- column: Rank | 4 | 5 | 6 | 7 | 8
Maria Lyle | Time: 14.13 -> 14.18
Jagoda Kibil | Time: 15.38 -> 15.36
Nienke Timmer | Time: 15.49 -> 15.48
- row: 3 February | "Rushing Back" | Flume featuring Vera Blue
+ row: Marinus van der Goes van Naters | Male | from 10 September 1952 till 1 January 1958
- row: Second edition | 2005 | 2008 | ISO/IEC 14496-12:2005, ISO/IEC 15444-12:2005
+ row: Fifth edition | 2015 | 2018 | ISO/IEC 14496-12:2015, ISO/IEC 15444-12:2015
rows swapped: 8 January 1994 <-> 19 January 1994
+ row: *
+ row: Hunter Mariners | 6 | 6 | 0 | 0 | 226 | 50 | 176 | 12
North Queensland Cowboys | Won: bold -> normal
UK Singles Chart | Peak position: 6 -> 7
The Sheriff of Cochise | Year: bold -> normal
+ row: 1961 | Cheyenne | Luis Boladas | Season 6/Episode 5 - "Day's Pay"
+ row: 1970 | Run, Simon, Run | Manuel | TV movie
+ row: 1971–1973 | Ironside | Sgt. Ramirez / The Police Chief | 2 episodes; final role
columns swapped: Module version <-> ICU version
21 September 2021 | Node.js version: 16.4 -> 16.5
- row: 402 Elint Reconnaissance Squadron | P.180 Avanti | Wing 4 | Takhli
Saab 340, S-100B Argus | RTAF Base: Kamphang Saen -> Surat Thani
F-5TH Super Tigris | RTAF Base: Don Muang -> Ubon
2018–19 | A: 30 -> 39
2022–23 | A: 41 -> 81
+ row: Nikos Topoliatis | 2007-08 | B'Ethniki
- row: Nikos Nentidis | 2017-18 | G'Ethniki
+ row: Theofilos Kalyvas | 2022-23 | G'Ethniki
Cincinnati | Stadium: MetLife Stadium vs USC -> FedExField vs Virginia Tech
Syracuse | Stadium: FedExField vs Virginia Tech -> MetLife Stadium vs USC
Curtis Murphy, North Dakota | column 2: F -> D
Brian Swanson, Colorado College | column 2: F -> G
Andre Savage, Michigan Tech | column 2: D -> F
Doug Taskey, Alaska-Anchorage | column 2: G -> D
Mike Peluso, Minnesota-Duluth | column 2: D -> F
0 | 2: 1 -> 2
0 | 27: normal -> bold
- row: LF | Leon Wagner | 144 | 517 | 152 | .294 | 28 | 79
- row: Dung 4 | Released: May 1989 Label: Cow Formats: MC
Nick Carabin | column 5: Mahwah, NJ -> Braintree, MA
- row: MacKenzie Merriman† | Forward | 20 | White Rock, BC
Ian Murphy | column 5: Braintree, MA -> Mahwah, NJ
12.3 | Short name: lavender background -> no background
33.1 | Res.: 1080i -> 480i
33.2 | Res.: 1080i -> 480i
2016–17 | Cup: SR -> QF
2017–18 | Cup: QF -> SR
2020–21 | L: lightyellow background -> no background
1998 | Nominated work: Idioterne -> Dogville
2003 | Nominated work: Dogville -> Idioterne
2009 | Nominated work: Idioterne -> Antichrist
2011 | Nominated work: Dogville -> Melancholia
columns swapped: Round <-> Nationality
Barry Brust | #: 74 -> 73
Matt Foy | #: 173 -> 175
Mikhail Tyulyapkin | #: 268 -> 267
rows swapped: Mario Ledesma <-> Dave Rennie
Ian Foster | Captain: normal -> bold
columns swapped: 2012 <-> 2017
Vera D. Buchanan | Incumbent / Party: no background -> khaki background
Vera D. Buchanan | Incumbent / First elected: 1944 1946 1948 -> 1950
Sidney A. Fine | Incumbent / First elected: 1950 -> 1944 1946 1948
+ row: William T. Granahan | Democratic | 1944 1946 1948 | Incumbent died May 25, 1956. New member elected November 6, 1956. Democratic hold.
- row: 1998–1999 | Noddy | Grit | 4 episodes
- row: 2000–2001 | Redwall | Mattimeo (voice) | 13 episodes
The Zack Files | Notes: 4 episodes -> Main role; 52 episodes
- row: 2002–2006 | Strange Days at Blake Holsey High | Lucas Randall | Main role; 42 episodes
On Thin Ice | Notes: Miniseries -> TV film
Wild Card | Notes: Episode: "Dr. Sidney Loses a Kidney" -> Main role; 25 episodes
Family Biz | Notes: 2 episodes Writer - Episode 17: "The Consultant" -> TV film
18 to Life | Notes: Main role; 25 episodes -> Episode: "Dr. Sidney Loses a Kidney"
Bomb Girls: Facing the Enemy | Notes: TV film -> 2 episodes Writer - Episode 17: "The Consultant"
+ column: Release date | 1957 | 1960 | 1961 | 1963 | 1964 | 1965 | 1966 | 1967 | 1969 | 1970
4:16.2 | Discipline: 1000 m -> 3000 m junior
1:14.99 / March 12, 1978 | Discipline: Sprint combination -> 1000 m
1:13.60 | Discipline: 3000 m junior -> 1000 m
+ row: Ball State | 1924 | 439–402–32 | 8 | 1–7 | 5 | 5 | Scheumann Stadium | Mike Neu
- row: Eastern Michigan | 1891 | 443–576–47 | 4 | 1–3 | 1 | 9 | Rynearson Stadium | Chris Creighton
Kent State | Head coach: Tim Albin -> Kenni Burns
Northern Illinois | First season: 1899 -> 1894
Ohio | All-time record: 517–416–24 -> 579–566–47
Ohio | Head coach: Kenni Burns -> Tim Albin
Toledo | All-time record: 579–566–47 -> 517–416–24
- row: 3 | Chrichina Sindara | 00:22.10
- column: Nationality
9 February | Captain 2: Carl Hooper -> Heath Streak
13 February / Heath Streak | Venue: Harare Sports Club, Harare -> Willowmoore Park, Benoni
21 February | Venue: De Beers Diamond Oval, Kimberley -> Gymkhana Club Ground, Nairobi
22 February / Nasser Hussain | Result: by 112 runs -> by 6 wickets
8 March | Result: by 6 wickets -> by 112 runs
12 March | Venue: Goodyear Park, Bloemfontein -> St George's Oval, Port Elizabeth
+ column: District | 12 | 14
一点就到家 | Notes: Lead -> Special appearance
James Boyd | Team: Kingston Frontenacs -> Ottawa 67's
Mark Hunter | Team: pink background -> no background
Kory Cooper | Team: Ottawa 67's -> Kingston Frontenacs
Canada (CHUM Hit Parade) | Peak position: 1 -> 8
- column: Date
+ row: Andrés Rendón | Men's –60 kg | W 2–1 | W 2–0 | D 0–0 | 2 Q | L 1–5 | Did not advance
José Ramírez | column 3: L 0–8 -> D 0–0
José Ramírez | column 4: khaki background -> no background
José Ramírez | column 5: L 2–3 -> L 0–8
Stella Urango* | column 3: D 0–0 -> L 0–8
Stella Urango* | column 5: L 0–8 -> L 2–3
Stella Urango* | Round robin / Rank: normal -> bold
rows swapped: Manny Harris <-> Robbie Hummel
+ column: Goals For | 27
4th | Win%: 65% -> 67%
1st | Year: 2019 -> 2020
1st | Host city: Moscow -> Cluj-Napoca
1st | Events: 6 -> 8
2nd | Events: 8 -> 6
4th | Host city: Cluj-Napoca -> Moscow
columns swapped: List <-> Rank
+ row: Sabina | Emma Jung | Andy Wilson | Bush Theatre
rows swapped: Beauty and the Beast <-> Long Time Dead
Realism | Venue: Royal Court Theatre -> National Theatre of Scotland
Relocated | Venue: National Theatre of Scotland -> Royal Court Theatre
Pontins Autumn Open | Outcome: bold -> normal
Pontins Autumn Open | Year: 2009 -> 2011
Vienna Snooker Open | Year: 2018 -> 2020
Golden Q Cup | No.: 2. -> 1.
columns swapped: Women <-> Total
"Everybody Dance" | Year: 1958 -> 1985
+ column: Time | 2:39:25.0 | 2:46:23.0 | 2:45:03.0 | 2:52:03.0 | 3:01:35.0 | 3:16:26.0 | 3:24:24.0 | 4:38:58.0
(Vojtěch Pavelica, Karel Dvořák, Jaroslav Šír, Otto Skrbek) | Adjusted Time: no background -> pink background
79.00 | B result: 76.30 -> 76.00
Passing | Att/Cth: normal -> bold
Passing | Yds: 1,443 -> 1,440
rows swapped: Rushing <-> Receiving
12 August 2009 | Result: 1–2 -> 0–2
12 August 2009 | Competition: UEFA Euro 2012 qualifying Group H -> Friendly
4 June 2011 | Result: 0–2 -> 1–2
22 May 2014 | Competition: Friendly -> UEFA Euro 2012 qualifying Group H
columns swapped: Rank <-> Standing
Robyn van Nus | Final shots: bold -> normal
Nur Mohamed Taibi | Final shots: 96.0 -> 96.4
■ ■ ■
### [REQUIREMENT]
Echo the material word for word, beginning with its first line and going on through the line that contains "50 | 176 | 12", including that line.

### [THE RESULT]
- column: Rank | 4 | 5 | 6 | 7 | 8
Maria Lyle | Time: 14.13 -> 14.18
Jagoda Kibil | Time: 15.38 -> 15.36
Nienke Timmer | Time: 15.49 -> 15.48
- row: 3 February | "Rushing Back" | Flume featuring Vera Blue
+ row: Marinus van der Goes van Naters | Male | from 10 September 1952 till 1 January 1958
- row: Second edition | 2005 | 2008 | ISO/IEC 14496-12:2005, ISO/IEC 15444-12:2005
+ row: Fifth edition | 2015 | 2018 | ISO/IEC 14496-12:2015, ISO/IEC 15444-12:2015
rows swapped: 8 January 1994 <-> 19 January 1994
+ row: *
+ row: Hunter Mariners | 6 | 6 | 0 | 0 | 226 | 50 | 176 | 12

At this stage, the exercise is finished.